Speaking of shared vision and opportunities, what if nuclear units could easily replace end-of-life, fossilfuel-fired units at Canadian generating plants, with only moderate reinvestment in the plants and surrounding grid?
What if small modular reactors — meaning affordable, reliable, factorybuilt, transportable modular reactors generating as little as 25 megawatts of power (1/40 of a current large reactor’s output) — became as practical as small, run-of-the-river hydro projects?
What if all the heating and diesel fuel that’s currently burned in small northern communities, military installations and mining operations could be saved — and the emissions virtually eliminated?
What if these, combined with the range of “nuclear kick-start” measures adopted in the United States, and the nuclear revival in emerging economies, further renewed and grew the menu of nuclear technologies now available in North America?

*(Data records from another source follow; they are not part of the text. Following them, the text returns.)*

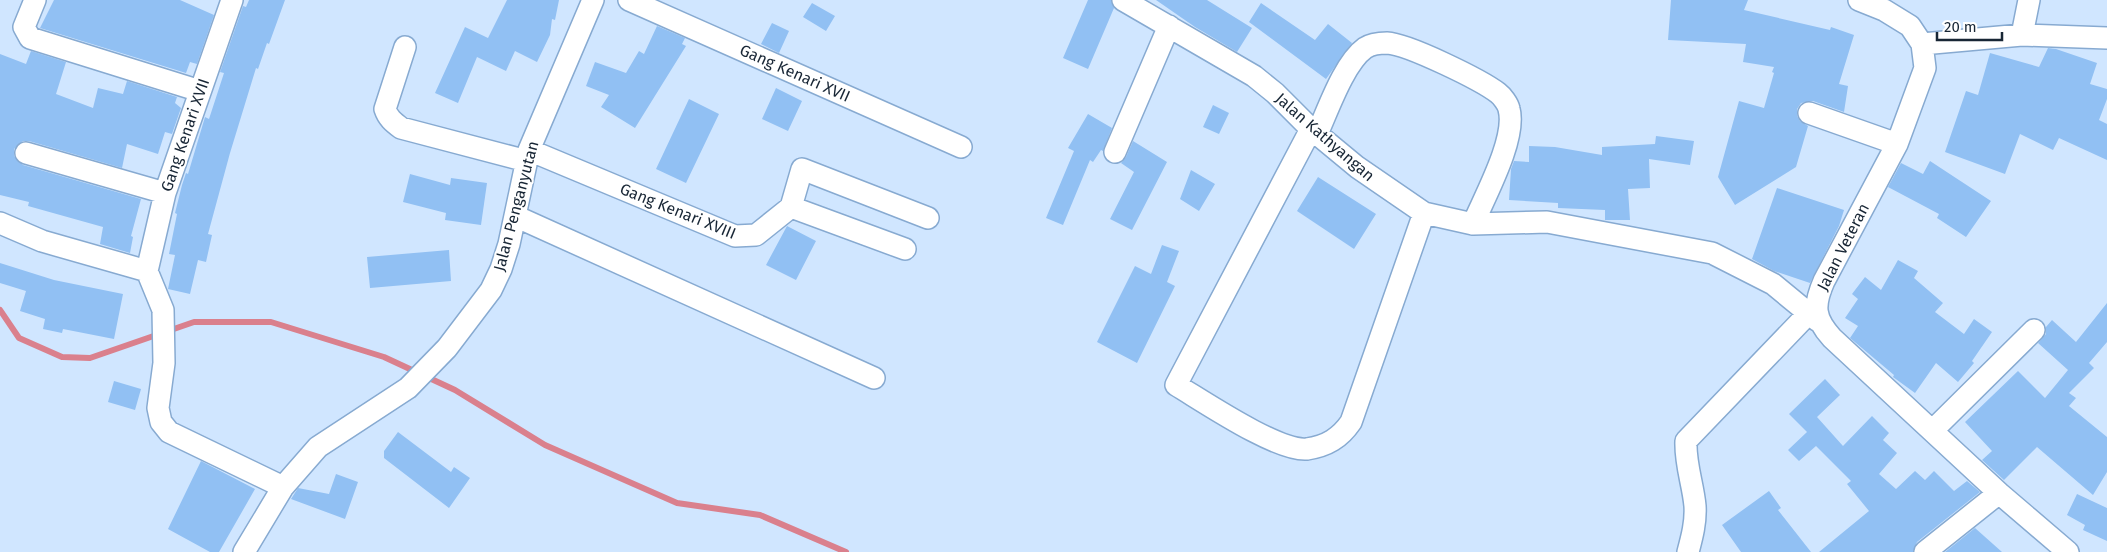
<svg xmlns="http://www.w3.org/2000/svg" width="2107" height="552" viewBox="0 0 2107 552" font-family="'Fira Sans',sans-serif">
  <rect width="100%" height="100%" fill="#d0e6ff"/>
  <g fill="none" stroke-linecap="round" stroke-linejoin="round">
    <path stroke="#da808d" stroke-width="6" d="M 0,310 L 19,338 L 62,357 L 90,358 L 194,322 L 271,322 L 384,357 L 455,390 L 545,445 L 677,503 L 760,515 L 846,552"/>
  </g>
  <path fill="#91c0f3" d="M 54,0 L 180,0 L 214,15 L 197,64 L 190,62 L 186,73 L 40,28 Z
    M 249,0 L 285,0 L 269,44 L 267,43 L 258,69 L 256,68 L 230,153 L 208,234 L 212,235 L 206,262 L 198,260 L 190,294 L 168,289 L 175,255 L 169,254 L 177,214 L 175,213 L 182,185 L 186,173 L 188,174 L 205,117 L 209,119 L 224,73 L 220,72 L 243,6 L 246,7 Z
    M 507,0 L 559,0 L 555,20 L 552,19 L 550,35 L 537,62 L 515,51 L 506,71 L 477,57 L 458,103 L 435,93 L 465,27 L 488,38 Z
    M 1088,0 L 1111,0 L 1114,8 L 1088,69 L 1063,58 Z
    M 1156,0 L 1207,0 L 1252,28 L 1237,52 L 1195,27 Z
    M 1671,0 L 1748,0 L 1744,10 L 1830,30 L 1831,27 L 1854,35 L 1839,84 L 1848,86 L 1844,112 L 1813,101 L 1801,103 L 1797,109 L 1797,116 L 1800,121 L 1808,126 L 1796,167 L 1735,205 L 1718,177 L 1739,101 L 1764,108 L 1774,73 L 1772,72 L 1774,67 L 1743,62 L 1746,44 L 1668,40 Z
    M 812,3 L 835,16 L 826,31 L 803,17 Z
    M 1261,3 L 1315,40 L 1328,24 L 1352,43 L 1326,79 L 1249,22 Z
    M 772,23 L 789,31 L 779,53 L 761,44 Z
    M 657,26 L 685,38 L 682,44 L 686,46 L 635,128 L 601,107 L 609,95 L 586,86 L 595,62 L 626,73 L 639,51 L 644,54 Z
    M 2048,48 L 2056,49 L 2097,63 L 2090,84 L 2107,89 L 2107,99 L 2099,120 L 2107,124 L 2107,160 L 2059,138 L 2053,150 L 2020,134 L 2005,174 L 1945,152 L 1966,91 L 1978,95 L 1990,53 L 2039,67 Z
    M 31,51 L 66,62 L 56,94 L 93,108 L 98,88 L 123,94 L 127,81 L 177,97 L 175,103 L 181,108 L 172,134 L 165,132 L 158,154 L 127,144 L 122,168 L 29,141 L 23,141 L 14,149 L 14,156 L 23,165 L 141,199 L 131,236 L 133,237 L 130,253 L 100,244 L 103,227 L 28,206 L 29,202 L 0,195 L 0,54 L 26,64 Z
    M 776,88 L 802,101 L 788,131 L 762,119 Z
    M 689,99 L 719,114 L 686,183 L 656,169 Z
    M 1213,105 L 1229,113 L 1219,134 L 1203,127 Z
    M 1088,114 L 1112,128 L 1103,151 L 1101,150 L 1093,162 L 1090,160 L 1063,225 L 1046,218 L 1074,151 L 1068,148 Z
    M 1656,136 L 1694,141 L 1690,165 L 1649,159 L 1650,188 L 1628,189 L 1630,220 L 1605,220 L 1605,210 L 1558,208 L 1558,203 L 1509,200 L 1511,169 L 1514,161 L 1529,162 L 1529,146 L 1555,147 L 1602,155 L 1602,147 L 1655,144 Z
    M 1133,141 L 1167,162 L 1132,230 L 1110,219 L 1134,172 L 1121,163 L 1126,157 Z
    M 1930,161 L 1991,201 L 1966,237 L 1937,218 L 1939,214 L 1888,187 L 1901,163 L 1923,174 Z
    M 1191,170 L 1215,184 L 1199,211 L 1180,199 Z
    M 410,174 L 450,185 L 451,178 L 487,183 L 481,225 L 445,220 L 446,213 L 403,202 Z
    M 1318,177 L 1376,214 L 1354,249 L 1297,211 Z
    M 1777,188 L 1844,210 L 1839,226 L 1810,283 L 1774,271 L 1752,259 Z
    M 787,226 L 816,241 L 796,280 L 766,265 Z
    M 1162,245 L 1179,251 L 1167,282 L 1175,286 L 1137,363 L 1097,342 L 1135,266 L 1151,274 Z
    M 449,250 L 451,281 L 370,288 L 367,257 Z
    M 1898,260 L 1918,271 L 1914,278 L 1943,303 L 1935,312 L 1964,334 L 1974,319 L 1992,332 L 1972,361 L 1974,363 L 1958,382 L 1936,363 L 1915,393 L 1893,377 L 1894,375 L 1850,338 L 1858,326 L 1845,318 L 1858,299 L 1852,294 L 1865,277 L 1881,290 Z
    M 0,263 L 54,280 L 123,294 L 114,339 L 63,329 L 62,333 L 43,329 L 45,319 L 20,311 L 26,291 L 0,283 Z
    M 2107,303 L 2107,342 L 2089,363 L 2094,368 L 2069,393 L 2076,398 L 2069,406 L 2107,437 L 2107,472 L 2093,495 L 2037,447 L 2004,480 L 1982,460 L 1992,451 L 1965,422 L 2018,371 L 2045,398 L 2068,370 L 2038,343 L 2046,334 L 2046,327 L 2052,320 L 2076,342 Z
    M 1825,379 L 1840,395 L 1817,417 L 1843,446 L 1872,416 L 1889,433 L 1883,440 L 1897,453 L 1879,474 L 1896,489 L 1915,471 L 1925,480 L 1934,471 L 1954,491 L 1967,481 L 1980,492 L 1917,542 L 1913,552 L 1819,552 L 1869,511 L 1847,484 L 1851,481 L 1816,446 L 1799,461 L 1788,450 L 1807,432 L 1789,414 Z
    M 114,381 L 141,389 L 135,410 L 108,402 Z
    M 398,432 L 451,472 L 454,467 L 470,478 L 449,508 L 384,458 L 384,451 Z
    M 201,461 L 255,489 L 219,552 L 210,552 L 168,529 Z
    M 336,474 L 358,482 L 345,519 L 291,499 L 298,488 L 329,494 Z
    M 1769,491 L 1781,508 L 1778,510 L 1811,552 L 1741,552 L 1722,525 Z
    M 2077,494 L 2107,508 L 2107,541 L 2083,530 L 2085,525 L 2067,515 Z
    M 1975,528 L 2002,552 L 1945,552 Z"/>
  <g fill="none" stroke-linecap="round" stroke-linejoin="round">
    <defs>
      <path id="minor" d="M 35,0 L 24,27 L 30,38 L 200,91
        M 629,0 L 961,147
        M 1123,0 L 1254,76 L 1275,93 L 1311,129 L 1357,167 L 1424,213 L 1473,224 L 1547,222 L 1712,253 L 1773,284 L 1818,321
        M 1859,0 L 1884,10 L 1910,26 L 1922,44 L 1925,68 L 1897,144 L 1824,281 C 1813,306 1814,318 1832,338 L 1999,493 L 2068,552
        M 2022,35 L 2029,0
        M 1922,44 L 2022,35 L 2107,38
        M 405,47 L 385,109 C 388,118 393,122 401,128 L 527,161
        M 1809,113 L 1897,144
        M 1311,129 L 1176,385 C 1203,401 1278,452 1307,449 C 1327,446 1340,438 1351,422 L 1424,213
        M 1317,134 C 1328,110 1344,63 1365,48 C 1371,44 1381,43 1387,43 C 1408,44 1481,80 1498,93 C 1502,96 1508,104 1509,109 C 1517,138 1485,196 1473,224
        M 529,150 L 735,236 L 756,235 L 791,207 L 905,249
        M 1115,152 L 1169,26
        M 26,153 L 165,193
        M 791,207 L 802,169 L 928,218
        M 515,216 L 874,378
        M 0,223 L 42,241 L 147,271
        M 147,271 L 163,310 L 164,363 L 158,408 L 161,422 L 169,432 L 283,487
        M 147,271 L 165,193 L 232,0
        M 1933,430 L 2034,330
        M 244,552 L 283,487 L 318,447 L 408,388 L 447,348 L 491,290 L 501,269 L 509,244 L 529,150 L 593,0
        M 1688,552 C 1692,537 1696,522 1695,506 C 1693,484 1685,464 1686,441 L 1808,314
        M 1925,552 L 1999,493"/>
    </defs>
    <use href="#minor" stroke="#87aad1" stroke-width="24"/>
    <use href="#minor" stroke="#fff" stroke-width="21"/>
  </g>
  <g text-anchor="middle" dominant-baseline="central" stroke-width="4" stroke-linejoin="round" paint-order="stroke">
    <g font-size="16" fill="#182635" stroke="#fff">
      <text transform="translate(795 73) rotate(24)">Gang Kenari XVII</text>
      <text transform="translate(185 135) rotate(-71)">Gang Kenari XVII</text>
      <text transform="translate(1325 137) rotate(41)">Jalan Kathyangan</text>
      <text transform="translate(516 206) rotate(-75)">Jalan Penganyutan</text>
      <text transform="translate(678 211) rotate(22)">Gang Kenari XVIII</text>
      <text transform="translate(1843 247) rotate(-63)">Jalan Veteran</text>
    </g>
  </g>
  <path d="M1937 32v8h65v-8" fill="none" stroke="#182635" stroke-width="2.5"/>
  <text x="1944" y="32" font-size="15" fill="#182635" stroke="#ffffff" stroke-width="4" paint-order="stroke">20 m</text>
</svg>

What if much of the natural gas and other fossil fuels that are now consumed in our resource-processing operations could be affordably replaced — without a need to capture and store carbon?
We don’t have all the answers, but we have some of the important ones.
Canada would have more competitive and sustainable natural resource industries — a supplier to North America and the world, and an economic driver in every region.
We could satisfy the aspiration for GHG reductions that exists across regions and levels of government.
We would have an affordable, minimal-emissions power grid nationwide, based on nuclear, hydro and renewables.
We would have cleaner air, healthier rural and Aboriginal populations and more skilled, highly paid jobs.
And we would have strengthened a set of technology clusters — in medicine, food safety, materials and mining — that supports our whole science, technology and innovation system.
In other words, we’d have achieved what we want: sustainability, affordability, reliability, growth, competitiveness and innovation.
The opportunity in bringing nuclear to the oil sands should stand on its own merits, and we have a responsibility to future generations to evaluate it based on the facts.
But having a vision of what we want, and the imagination to get there, is indispensable to winning as a country. The successes we have today in Canada’s nuclear and oil sands industries, the pioneers who foresaw them and the roads we travelled to achieve them tell us that.